There was a major outage in Dgraph Cloud AWS us-west-2 region starting at [2021-07-09T06:00:00Z], lasting around 45 minutes.
The outage happened when we were trying to launch our k8s node/instance allocator in Dgraph’s internal cluster, which happened to be located in the same AWS region as customer facing us-west-2 region. We have deployed the node allocator in all the user facing AWS regions around the world. The last thing pending was to deploy it in Dgraph’s internal cluster.
There are two k8s clusters running in the us-west-2 region. The user facing k8s cluster (say K1) already had a node allocator running, so it was controlling a bunch of EC2 instances.
As we ran another node allocator for the other k8s cluster (K2), it saw a bunch of EC2 instances running in AWS, which were not registered with K2. Thinking they were left behind, it promptly went on to terminate those instances. This caused all K1 nodes to be terminated in a very short period of time.
We immediately saw the node allocator terminating the instances, and realized what happened. We killed the allocator in K2 and manually brought up the nodes in K1, while letting K1 allocator to bring up more nodes as needed.
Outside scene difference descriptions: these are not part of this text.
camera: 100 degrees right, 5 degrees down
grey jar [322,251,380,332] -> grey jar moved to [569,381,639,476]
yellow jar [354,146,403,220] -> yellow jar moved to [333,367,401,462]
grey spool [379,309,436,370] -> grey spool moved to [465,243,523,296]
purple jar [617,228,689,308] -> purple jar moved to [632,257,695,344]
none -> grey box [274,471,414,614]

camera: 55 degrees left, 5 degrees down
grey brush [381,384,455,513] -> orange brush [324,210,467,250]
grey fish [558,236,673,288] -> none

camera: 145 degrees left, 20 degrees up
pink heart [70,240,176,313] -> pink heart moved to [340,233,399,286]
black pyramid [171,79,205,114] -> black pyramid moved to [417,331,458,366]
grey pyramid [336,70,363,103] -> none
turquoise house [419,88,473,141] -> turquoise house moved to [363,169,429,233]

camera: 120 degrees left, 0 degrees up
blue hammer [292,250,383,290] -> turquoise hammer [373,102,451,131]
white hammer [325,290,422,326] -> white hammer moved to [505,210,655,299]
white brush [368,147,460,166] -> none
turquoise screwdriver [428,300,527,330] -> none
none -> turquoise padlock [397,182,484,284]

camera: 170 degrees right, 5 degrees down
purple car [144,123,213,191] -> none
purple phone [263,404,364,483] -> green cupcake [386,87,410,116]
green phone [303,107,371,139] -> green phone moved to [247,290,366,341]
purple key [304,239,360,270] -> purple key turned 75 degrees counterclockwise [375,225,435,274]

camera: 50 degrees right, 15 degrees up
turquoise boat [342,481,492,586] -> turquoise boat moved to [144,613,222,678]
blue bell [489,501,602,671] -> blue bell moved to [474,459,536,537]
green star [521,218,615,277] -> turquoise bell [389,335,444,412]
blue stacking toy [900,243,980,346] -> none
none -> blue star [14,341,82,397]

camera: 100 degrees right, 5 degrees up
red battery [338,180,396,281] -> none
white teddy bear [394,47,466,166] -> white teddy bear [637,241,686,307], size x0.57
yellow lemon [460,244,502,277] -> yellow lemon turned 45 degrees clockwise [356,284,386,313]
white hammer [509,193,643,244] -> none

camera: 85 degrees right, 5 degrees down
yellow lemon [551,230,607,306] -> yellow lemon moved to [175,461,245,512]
It took us some more time to stabilize K2. Everything was back up and online by [2021-07-09T06:45:00Z].
Steps to avoid this
- We’re going to make the node allocator understand multiple k8s clusters in the same region.
- We’d also add a rate limiter in the allocator when it comes to terminating unregistered EC2 nodes, to limit it to 1 termination per N minutes. Had this been the case, this would have allowed us time to react.